“The best defense is a good offense.” Paraphrased by Sun Tzu, Machiavelli, George Washington and now Chu Sheung Tin.
I had not seen this video before and really appreciate seeing it now. It reminds me of a story CST told me when I first started to learn from him. It was told through another student who acted as an interpreter so I cannot vouch for the accuracy of it as it was almost 50 years ago.
Bruce Lee was in Hong Kong at the time making a movie and he stopped by to see CST. He knew CST from Ip Man’s school as the instructor there at the time he was learning. In the US, Bruce trained hard and wanted to compare his skills with CST.
From what I was told it did not go well for Bruce. Every time he would try to attack, he would be met with a hand in the face. CST moved too fast and too effectively for him. CST explained to me that Bruce’s style was what CST called “planned punching”. He said Bruce would throw a feint and then try to throw the big punch right after at a faster speed. He would go for the one shot kill sort to speak.
It would work for most other opponents as they would seek to defend the first blow before attacking. CST would instead attack on the first hint of a strike so essentially Bruce wasted a move and that will not work against someone like CST.
I said that Bruce looked very fast in the movies. CST explained that when you see a punch or kick travel across a 50 ft screen in a blink of an eye, you think it is faster than it really is because it has covered so much distance so quickly. Most of the time in class CST would always be defending so you rarely got to see the offensive side of CST Wing Chun. He once showed me the strategy and mechanics of his fighting style when I was living at his school and I never forgot what he showed me and it completely changed my view of the practical application of his style. I have written a little story about it that Nima King put on the Mindful Wing Chun blog and the story is called “Hidden Power” if you have further interest.
His fighting strategy is simple but brutally effective if you have the power to back it up. In my humble opinion CST in his prime was the fastest and most powerful fighter I have ever seen.
A couple of things I took away from his teachings. Nothing moves until the center-of-mass moves and nothing is left behind. Hit first, hit the hardest and strike to move, not move to strike. If there is more of this seminar, it would be great to see it. My view of Wing Chun fighting style can be summed up by the words of Ben Grimm from the “Fantastic Four’. “It’s Clobberin’ Time”. The funny thing is even back in the day it seemed to me that very few people understood what he was capable of, including other students of Ip Man, and even some of his own students.
He had a very humble nature. It was not that he would try to hide skills from you, it was that he just never showed off what he could do.
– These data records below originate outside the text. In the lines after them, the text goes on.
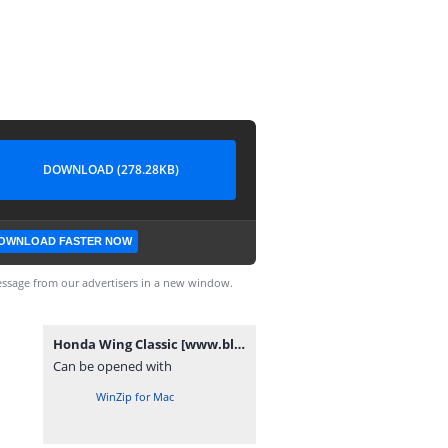
DOWNLOAD (278.28KB)
OWNLOAD FASTER NOW
ssage from our advertisers in a new window.
Honda Wing Classic [www.blogovector.com].zip
Can be opened with
WinZip for Mac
If you could formulate a question or could develop enough skill to challenge his abilities he would then demonstrate to a level necessary to answer you. It was a bit like watching the rich guys who used to drive around Kowloon in Ferrari Sports cars and could never get them out of first gear. You knew it could really go if the opportunity was there.
I see him in all the videos available and think how lucky people are to see all of these demonstrations. But most of the time he is going very slow which is easier to see but harder to do for him. The slow movement hides the true nature of it. A bullet is not intimidating being thrown at you. It is only when it comes out of the barrel of a gun, then its true nature revealed. I met and touched hands with many of Ip Man”s students and none compared to CST. Back in the day I never met anyone of any style who could punch harder than me and I weighed only 150 lbs. Some people I compared with weighed almost twice as much as me. Yet CST weighed only 130lbs, and his force was much greater than mine. I only saw him move at what I believed to be full speed once and it was astonishing.
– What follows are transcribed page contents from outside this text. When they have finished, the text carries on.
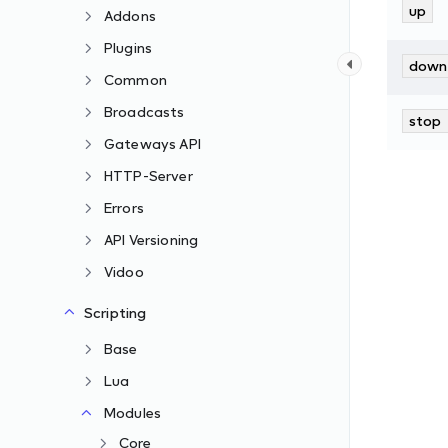
up
Addons
Plugins
down
Common
Broadcasts
stop
Gateways API
HTTP-Server
Errors
API Versioning
Vidoo
Scripting
Base
Lua
Modules
Core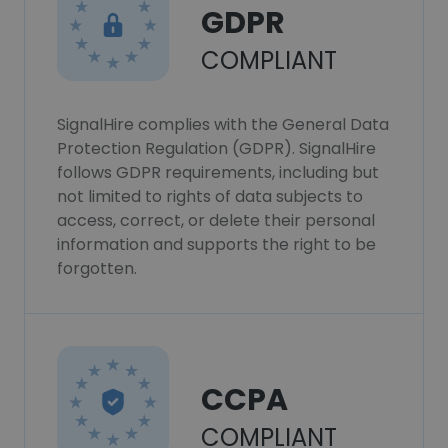
GDPR
COMPLIANT
SignalHire complies with the General Data
Protection Regulation (GDPR). SignalHire
follows GDPR requirements, including but
not limited to rights of data subjects to
access, correct, or delete their personal
information and supports the right to be
forgotten.
CCPA
COMPLIANT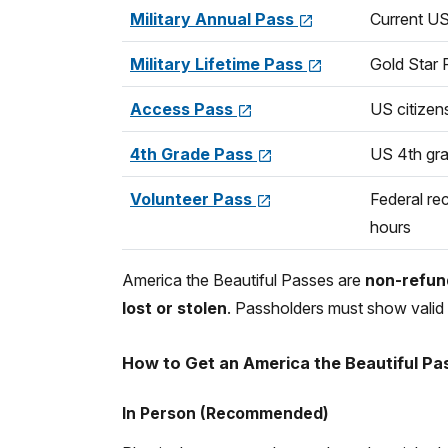
Military Annual Pass
Current US
Military Lifetime Pass
Gold Star 
Access Pass
US citizen
4th Grade Pass
US 4th gr
Volunteer Pass
Federal rec
hours
America the Beautiful Passes are
non-refund
lost or stolen
. Passholders must show valid 
How to Get an America the Beautiful Pa
In Person (Recommended)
This is what he looked like when I first trained with him. He was very strong for a 130lbs guy. He could do one arm pull ups and do two arm pull ups using only a single finger on each hand. He told me he tried a one arm pull up with one arm with one finger but he hurt his finger. He would bend old style metal pop bottle caps in half between his thumb and index finger. He could swim for hours and not tire. He had a very long reach and was extremely flexible as he could put his knee behind his shoulder. He had very well developed muscles in places perfect for Wing Chun like his shoulders, waist, hips and forearms. He was a perfect wing chun machine.